On 29 October 2025, Bank of Valletta plc issued a Quarterly Financial Update providing information about its performance during the nine-month period ended 30 September 2025 when compared to the same period in 2024.

Net interest income decreased by 1.4% to €286 million (3Q 2024: €291 million) driven by a 12.7% increase in interest expenses to €43.9 million from €38.9 million last year, largely due to the total of €250 million in Tier 2 bonds issued in October 2024 and June 2025. Meanwhile, gross interest income remained practically unchanged at €330 million as the growth in the Bank’s investment portfolio and advances to customers offset the impact of the reduction in the ECB deposit rate facility.

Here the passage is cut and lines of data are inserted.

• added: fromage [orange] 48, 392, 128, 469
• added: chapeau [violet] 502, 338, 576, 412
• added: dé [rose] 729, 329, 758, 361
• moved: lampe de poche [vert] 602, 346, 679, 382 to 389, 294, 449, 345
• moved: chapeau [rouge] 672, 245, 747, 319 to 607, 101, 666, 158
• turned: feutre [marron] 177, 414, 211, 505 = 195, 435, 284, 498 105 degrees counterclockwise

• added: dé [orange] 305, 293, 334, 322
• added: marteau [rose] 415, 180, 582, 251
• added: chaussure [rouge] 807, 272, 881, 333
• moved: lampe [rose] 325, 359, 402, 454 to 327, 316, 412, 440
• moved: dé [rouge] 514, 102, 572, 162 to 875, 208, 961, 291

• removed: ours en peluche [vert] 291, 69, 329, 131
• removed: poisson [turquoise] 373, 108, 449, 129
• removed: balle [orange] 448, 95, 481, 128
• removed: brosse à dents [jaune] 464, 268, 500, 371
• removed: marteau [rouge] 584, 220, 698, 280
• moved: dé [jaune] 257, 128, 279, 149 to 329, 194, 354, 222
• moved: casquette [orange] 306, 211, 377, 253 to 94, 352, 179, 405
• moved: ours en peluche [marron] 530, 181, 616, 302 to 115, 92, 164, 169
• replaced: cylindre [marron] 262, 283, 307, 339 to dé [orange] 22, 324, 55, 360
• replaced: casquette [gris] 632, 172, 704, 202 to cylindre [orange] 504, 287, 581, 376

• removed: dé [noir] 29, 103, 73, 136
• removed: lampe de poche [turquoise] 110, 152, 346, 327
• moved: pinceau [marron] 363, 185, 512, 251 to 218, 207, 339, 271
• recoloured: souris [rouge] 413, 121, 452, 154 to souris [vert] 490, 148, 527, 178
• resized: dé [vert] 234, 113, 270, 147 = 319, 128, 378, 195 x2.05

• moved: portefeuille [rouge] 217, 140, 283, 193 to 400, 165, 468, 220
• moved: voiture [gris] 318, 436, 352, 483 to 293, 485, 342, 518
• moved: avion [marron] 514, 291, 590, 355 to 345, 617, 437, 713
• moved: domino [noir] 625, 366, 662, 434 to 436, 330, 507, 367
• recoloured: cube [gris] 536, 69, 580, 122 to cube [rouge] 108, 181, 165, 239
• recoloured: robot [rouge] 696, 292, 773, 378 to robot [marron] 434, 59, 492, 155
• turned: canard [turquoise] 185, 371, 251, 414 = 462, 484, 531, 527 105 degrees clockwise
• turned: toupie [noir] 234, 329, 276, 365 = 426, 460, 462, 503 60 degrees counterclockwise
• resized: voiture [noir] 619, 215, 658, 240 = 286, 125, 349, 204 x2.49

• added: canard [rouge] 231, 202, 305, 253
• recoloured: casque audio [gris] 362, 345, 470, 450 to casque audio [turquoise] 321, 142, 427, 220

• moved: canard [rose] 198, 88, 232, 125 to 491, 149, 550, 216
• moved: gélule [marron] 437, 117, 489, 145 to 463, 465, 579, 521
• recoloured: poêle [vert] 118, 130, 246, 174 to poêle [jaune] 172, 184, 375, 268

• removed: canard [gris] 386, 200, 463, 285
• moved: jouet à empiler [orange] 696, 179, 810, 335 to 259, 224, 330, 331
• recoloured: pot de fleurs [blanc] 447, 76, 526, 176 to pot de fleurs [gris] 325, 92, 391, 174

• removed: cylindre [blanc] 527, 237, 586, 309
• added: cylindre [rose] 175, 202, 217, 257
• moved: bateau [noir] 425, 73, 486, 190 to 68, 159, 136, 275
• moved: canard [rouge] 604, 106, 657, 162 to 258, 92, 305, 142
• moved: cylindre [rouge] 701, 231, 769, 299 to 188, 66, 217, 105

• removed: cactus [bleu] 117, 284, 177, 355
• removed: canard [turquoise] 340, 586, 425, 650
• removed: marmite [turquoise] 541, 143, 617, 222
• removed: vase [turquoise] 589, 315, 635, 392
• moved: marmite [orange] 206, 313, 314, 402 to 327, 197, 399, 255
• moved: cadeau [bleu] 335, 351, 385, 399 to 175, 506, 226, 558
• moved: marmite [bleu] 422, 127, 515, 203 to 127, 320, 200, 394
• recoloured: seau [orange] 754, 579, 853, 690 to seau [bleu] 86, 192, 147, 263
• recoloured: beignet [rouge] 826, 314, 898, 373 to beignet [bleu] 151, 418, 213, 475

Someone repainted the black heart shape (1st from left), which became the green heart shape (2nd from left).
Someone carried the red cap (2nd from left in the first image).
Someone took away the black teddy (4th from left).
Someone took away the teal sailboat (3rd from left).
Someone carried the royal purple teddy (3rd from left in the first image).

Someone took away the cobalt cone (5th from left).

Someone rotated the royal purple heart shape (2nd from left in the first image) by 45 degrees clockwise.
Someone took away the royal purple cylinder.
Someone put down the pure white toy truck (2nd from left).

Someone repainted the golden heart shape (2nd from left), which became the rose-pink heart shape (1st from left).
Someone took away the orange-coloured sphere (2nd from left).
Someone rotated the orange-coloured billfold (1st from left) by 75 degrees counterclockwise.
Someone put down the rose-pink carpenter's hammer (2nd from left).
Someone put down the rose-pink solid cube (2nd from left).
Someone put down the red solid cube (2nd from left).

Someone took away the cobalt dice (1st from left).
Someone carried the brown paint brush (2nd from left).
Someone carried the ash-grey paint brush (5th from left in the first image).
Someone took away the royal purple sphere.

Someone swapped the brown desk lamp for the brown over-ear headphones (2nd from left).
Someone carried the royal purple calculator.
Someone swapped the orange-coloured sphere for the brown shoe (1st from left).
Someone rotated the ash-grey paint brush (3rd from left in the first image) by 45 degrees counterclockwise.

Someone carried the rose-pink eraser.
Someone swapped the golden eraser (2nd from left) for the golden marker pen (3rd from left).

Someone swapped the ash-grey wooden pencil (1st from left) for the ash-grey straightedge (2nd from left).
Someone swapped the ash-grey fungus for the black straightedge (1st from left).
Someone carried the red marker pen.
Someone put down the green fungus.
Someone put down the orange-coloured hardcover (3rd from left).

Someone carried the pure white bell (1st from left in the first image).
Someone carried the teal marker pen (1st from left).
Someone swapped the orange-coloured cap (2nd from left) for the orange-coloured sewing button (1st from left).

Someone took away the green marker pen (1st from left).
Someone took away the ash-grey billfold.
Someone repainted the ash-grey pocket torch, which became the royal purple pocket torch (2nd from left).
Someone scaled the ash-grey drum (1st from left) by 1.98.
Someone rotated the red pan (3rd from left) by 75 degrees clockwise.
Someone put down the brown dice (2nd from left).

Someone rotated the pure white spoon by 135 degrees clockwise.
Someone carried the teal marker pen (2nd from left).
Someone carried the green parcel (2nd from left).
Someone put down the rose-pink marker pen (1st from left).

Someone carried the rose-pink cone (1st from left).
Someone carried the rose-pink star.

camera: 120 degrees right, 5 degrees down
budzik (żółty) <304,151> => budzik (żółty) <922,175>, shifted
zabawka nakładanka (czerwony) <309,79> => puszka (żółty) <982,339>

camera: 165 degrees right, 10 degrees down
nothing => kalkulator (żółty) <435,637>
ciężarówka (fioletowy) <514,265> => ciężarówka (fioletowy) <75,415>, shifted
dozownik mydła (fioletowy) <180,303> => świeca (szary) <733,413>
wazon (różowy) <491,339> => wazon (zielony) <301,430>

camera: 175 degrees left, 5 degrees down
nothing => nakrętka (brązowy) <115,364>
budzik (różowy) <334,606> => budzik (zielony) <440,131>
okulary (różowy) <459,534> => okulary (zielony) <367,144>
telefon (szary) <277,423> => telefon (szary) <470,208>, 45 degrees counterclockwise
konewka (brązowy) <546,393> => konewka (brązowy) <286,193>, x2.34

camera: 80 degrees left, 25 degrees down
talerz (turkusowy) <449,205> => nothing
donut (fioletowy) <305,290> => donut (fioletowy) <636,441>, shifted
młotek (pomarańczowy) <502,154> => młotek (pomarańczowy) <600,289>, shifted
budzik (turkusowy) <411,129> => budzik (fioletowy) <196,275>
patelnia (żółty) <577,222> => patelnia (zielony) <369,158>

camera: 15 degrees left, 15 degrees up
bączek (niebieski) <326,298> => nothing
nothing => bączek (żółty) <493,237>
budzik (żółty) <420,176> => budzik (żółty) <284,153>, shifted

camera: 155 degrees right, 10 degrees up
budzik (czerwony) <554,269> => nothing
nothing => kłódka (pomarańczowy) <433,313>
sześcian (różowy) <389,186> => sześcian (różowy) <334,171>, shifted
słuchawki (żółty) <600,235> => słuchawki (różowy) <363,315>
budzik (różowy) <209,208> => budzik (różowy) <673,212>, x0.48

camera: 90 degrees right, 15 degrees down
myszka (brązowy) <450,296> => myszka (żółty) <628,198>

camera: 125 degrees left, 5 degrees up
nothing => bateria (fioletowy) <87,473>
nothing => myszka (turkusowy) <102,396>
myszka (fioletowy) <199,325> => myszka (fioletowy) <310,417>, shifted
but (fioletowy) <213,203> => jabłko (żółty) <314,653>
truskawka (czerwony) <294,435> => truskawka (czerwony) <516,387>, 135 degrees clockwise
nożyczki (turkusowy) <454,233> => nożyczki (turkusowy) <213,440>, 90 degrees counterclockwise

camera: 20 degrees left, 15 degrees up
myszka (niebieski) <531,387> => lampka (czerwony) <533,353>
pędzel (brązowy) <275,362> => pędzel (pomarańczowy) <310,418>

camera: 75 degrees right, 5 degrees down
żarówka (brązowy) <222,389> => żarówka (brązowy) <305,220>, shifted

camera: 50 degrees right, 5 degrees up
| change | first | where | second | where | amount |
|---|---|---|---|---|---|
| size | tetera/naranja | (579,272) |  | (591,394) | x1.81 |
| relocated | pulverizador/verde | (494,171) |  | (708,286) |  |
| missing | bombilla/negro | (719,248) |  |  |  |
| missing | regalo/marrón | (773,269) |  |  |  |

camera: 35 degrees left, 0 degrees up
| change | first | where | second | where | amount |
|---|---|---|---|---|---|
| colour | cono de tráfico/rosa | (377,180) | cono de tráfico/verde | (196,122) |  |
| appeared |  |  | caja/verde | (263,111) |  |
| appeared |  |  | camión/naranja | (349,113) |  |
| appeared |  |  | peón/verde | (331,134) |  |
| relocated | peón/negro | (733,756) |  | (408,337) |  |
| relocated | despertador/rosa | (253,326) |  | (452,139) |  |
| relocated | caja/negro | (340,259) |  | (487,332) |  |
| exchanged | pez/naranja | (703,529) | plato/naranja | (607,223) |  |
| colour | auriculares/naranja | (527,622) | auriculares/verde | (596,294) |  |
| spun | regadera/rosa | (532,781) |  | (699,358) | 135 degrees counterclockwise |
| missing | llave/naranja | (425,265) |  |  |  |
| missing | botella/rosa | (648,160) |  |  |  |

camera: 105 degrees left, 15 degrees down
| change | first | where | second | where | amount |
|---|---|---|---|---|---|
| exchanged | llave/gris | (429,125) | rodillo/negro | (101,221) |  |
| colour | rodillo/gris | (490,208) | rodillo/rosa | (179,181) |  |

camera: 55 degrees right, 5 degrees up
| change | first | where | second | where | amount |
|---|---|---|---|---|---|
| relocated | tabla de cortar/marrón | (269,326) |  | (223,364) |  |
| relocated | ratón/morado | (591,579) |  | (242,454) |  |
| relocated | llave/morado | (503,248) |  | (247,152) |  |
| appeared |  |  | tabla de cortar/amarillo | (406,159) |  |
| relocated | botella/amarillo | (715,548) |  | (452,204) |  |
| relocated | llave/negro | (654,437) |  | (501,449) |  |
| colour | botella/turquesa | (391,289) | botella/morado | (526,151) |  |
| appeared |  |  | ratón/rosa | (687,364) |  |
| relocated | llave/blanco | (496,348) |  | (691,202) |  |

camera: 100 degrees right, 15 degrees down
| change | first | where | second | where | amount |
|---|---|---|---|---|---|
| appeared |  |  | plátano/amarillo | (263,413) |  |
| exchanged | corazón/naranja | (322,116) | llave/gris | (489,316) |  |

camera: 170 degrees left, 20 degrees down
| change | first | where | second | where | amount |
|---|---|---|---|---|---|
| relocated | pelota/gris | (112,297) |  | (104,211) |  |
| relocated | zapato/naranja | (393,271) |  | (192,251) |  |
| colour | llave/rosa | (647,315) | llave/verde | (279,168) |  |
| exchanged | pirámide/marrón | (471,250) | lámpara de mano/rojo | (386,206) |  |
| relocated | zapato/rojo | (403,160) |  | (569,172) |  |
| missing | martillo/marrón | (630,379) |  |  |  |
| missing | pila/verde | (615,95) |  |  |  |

Net fees and commission income climbed 9.5% higher to €61.9 million (3Q2024: €56.6 million). BOV also registered trading profits of around €9.9 million, which however is lower than the €11.8 million figure recognised in the same period last year.

Meanwhile, BOV’s financial performance was negatively impacted by a €5.2 million impairment charge (3Q 2024: net release of €9.5 million) which was driven by a mid-tier credit exposure which transitioned to non-performing during the quarter. However, the Bank expressed confidence that the charge will be reversed within the foreseeable future. The Directors also highlighted that the coverage ratio for credit impaired assets increased to 60.7% compared to 42.7% as at 31 December 2024 and that the non-performing loan ratio decreased to 1.9% from 2.7% at the end of last year.

Net operating income amounted to €360 million, which is 2.4% lower than the comparable figure of €369 million recorded in the first nine-months of 2024.

On the expenditure side, operating costs rose by 15.6% to €175 million on the back of further investments in human resources and technological advancements. As a result, the cost-to-income ratio stood at 47.9% compared to 42.1% achieved in the same period in 2024.

Meanwhile, BOV also recognised net profits of €7.0 million from its share of results of associates, compared to the figure of €6.3 million for the first nine months of 2024.

Overall, BOV recorded a pre-tax profit of €192 million, which is 14.2% lower than the €224 million generated in the same period last year. After accounting for a tax charge of €64.7 million, BOV’s net profit for the first nine months of 2025 amounted to €127 million, which translates into an annualised return on average equity of 11.6%.

The Statement of Financial Position as at 30 September 2025, when compared to 31 December 2024, shows that total assets increased by 6.4% (or €967 million) to €16.1 billion, principally composed of customer loans of €7.63 billion (+€784 million), financial investments of €6.86 billion (+€518 million), and cash balances of €0.93 billion (-€160 million).

Meanwhile, total liabilities increased by 6.8% (or €925 million) to €14.6 billion driven by increases in customer deposits (+€577 million), amounts owed to banks (+€150 million), and subordinated debt (+€154 million). The loan-to-deposit ratio increased to 57.0% from 53.5% as at the end of 2024.

Total equity increased by 2.9% (or €41 million) to €1.45 billion, which translates into a net asset value per share of €2.256 (31 December 2024: €2.192).

BOV explained that the Group’s capital ratios remained strong and above regulatory requirements, with a CET 1 ratio as at September 2025 of 21.9% (December 2024: 22.3%) and a total capital ratio of 29.1% (December 2024: 27.1%).

Outlook

The Directors maintain a cautiously optimistic outlook and reaffirmed the latest full-year financial outlook of a profit before tax of a range between €215 and €250 million, which translates into a double-digit return on equity.

BOV expects to maintain a dividend payout ratio (including the share buyback reserve) of up to 50%.